Стало переливчатым золотом зрение Гинрумана.

Гвардейцы уже рванулись вперед, стреляя и крича. Командир их прикоснулся к коричневому когтю, выступавшему на нижней части его оружия и оно с рвотным всхлипом исторгло из себя яйцо, влажную, вытянутую желтоватую икринку, полупрозрачно— маслянистую, пролетевшую над припавшим к камню ульнаром и ударившуюся в забрало стоявшего с левой стороны богомольца, что— то кричавшего, указывавшего вперед. Соратник его уже вскинул свое оружие и стрелял, отчего в синюю вспышку превращалось дуло и крошился серебристыми искрами камень над головами гвардейцев.

Разбившись о забрало, икринка, расплавляя, растеклась по нему, и богомолец упал, роняя оружие, истошно крича, пытаясь содрать с головы массивный шлем.

Подозвав к себе несущего амуницию ульнара, Гинруман открыл кожаную сумку на левом боку зверя и достал из ее кармана три черных шарика, заполненный чешуйками кожи святых чудовищ. Не глядя, он швырнул их в сторону арки. Две первых золотых вспышки ослепляющим пламенем растеклись по камню, счищая с него остатки древних узоров, третья же последовала лишь через несколько секунд.

Граната богомольцев загремела по ступеням. Рыжебородый подхватил ее матовый синий шар и швырнул его обратно, едва не угодив при этом в метнувшегося прочь от арки ульнара.

Осколки камня, принесенные взрывом, осыпались на голову, плечи и спину Гинрумана, согнувшегося, припавшего к ступени, от которой до арки было лишь два ее подобия. Один из ульнаров лежал слева от него, хрипя и судорожно шевеля лапами. Правая половина его головы стала смешением обгоревшей плоти, обломков кости, темного мозга, обрывков мышц, белесых и черных вкраплений, обливаемых густой кровью. Выстрел Гинрумана успокоил достойного зверя, а сам гатриан уже посылал уцелевших вперед, чувствуя приближение остальной стаи.
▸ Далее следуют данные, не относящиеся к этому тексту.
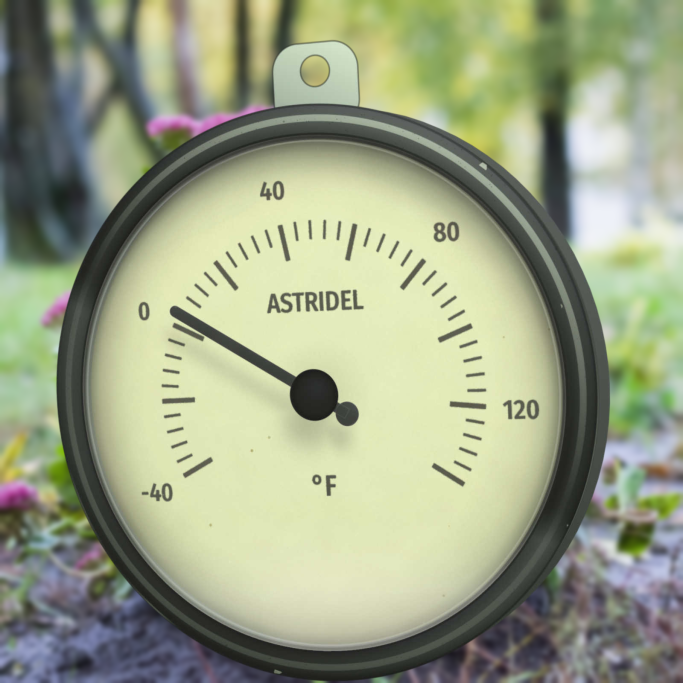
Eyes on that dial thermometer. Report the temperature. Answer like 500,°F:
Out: 4,°F
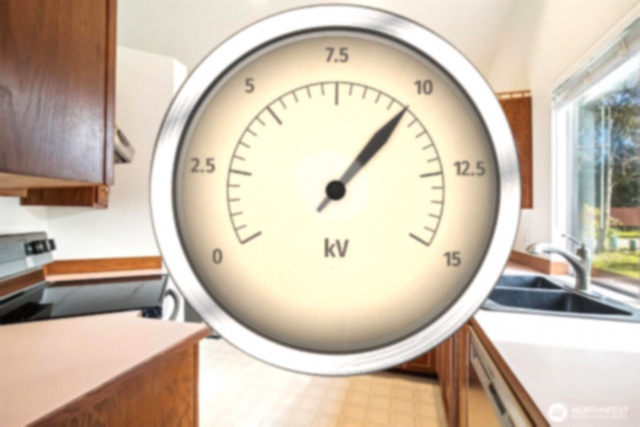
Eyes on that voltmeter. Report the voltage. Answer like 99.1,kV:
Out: 10,kV
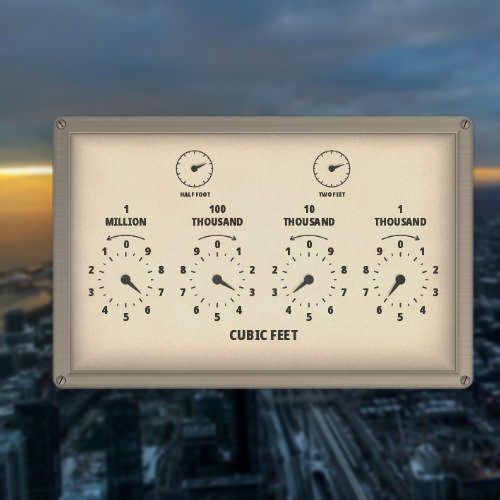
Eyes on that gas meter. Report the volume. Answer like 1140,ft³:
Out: 633600,ft³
Рыжебородый занял позицию справа от входа в арку, двое его солдат прижимались к камню с другой стороны, оставляя сапогами глубокие следы в золотистой пыли.
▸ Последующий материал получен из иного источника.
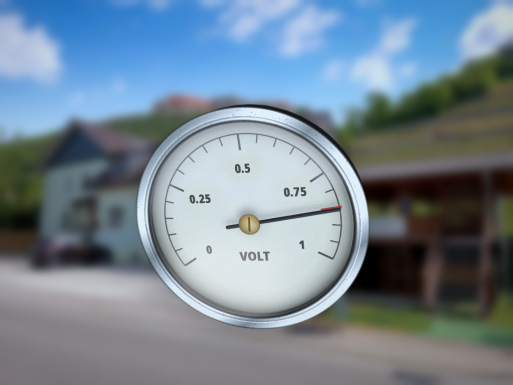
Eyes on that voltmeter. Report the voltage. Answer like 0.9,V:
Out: 0.85,V
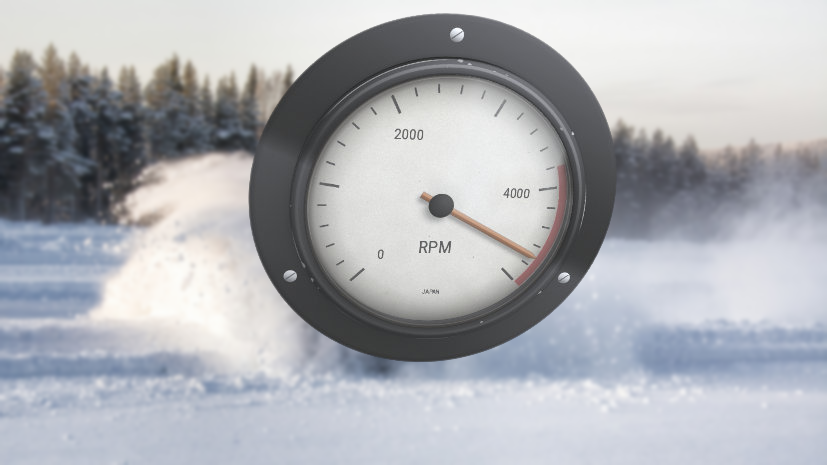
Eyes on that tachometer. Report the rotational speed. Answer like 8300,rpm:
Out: 4700,rpm
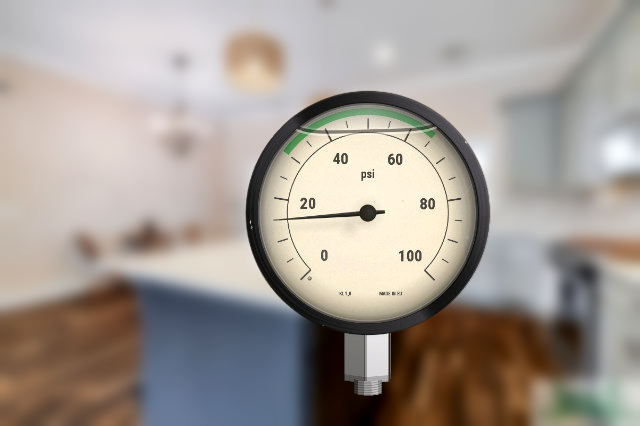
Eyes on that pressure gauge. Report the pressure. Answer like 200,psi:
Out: 15,psi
Уже пришла и головная боль. Среди редко используемых возможностей Гинрумана была и способность выделить естественное обезболивающее, накопленное, взывавшее к себе также, как девственница манит распутника. Одно незначительное напряжение, равное согнутому мизинцу, наполнило бы кровь очищающим веществом, но от этого пусть и немного, но все же замедлились бы движения его и ухудшился контроль над стаей и потому предпочитал он несомою болью слабость.

Сорвав с пояса тонкий цилиндр гранаты, офицер выдернул из нее запальный стержень и швырнул ее в арку. Взрыв вышвырнул из нее изуродованный, смятый, свитый в новую невразумительную конструкцию металл, бывший некогда тяжелым оружием и обрывки тел богомольцев, разбрасывающие вокруг зараженную святостью кровь, скорбно шипевшую при соприкосновении с золотой пылью.

Рыжебородый бросился вперед, Гинруман послал двух ульнаров охранять его, пропустил перед собой еще одного солдата и только тогда пересек арку, слышал за собой грохот и крики приближающихся гвардейцев, чувствуя мускусную ярость своих зверей, разъяренных тем, что ему пришлось сражаться без них.

В пещере было светло от воткнувшихся в потолок сферических ламп. Смятый сторукий диск лежат возле стены, сброшенный с креплений на ней, придавивший и едва не разрезавший напополам тело оказавшегося под ним богомольца.

Усмехнувшись, Гинруман напомнил себе их пословицу о неотвратимости и безмерности гнева Создателя.

Насчитав пятерых богомольцев, погибших в той пещере, растерших кровь и внутренности по ровным ее стенам, он плюнул в позолоченный диск, кивнул в ответ на призыв офицера и побежал за ним и тремя ульнарами по узкому коридору, из которого тянуло маслянистой прохладой. В нескольких местах лабиринта солдаты вступили в схватку с противником, признавая за ним большее количество, но неопытность в обращении с оружием, установке ловушек и подготовке засад.